PE, or Portable-Executable is Windows’ executable format. Looking only at the PE , as opposed to the code inside, can teach you alot about the application. But sometimes the tools you use to parse the file don’t do their work well. I, hereby, want to show a few problems about this kind of tools. As a matter of fact, .DLL and .SYS are also PE files under Windows, so I consider them the same when talking about PE files.

  1. If the Export-Directory offset points to a garbage pointer, Windows will still load the PE and run it successfully. It will get crazy and probably crash only when you try to GetProcAddress on this file. You can use this to render some tools unuseful but the file is still valid and runnable. Don’t confuse with Import-Directory which is necessary for loading the PE.

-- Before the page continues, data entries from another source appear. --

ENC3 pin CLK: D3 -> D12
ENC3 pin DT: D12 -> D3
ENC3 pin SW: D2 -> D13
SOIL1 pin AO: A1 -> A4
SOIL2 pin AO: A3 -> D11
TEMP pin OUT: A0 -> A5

  2. Another annoying thing, whether the so-called “PE-Standard” states it or not, is the way of RVA (relative-virtual -address) offsets. RVA offset is the distance from the beginning of the file in memory to some specific field or section. Most people treat these RVA’s as if they must point into a section. But in reality RVA’s can point anywhere in the memory mapped file. They can even be negative numbers, (at least, as long as they still point to valid memory of the file). The problem is, most tools try to find the pointee field/section by scanning the sections list, but alas, it might be a valid RVA, which points to no section, but another part in the memory mapped file, for example, the MZ header… While Windows load these files well, some tools cannot parse them.
  3.  The most interesting problem that I found myself, not sure if anyone used it before, was changing the section’s File-Offset to be mis-aligned. The File-Offset is actually rounded down to a sector size (that’s 512 bytes) no matter what. So adding some number to the original valid File-Offset of the code section will fool some tools to read the code from that offset, instead of the rounded offset. Guess what happens? You disassemble the code from a wrong address and everything messes up. Even the mighty IDA had this bug. I introduced this technique in my Tiny PE Challenge. It seems most anti-virus software couldn’t chew up this file back then when I released it…Not sure about nowadays.
  4.  While researching for Tiny PE, Matthew Murphy hinted out that you can load files from the Internet with feeding it with a raw URL of the PE file. Later on it was extended such that Windows’ loader will use WebDAV to load an imported .DLL from the Internet! Think of an imported library with the following name \\127.0.0.1\my.dll inside the PE file itself. This one seemed to be a real blow to the AV industry. It means you can write an empty PE file which will have this special import thingy and gets it off the Internet. For samples you can check it out here, which covers Tiny PE (not my ones) very nicely.

The bottom line is that the Windows’ loader is kinda robust and yet very permissive. It seems as virii can exploit many features the PE format has to offer while AV’s still don’t support some. I guess some of the tools (some are really popular) will get better with time. As for now, my PE parser library for Python, diSlib64 seems to do the job quite well.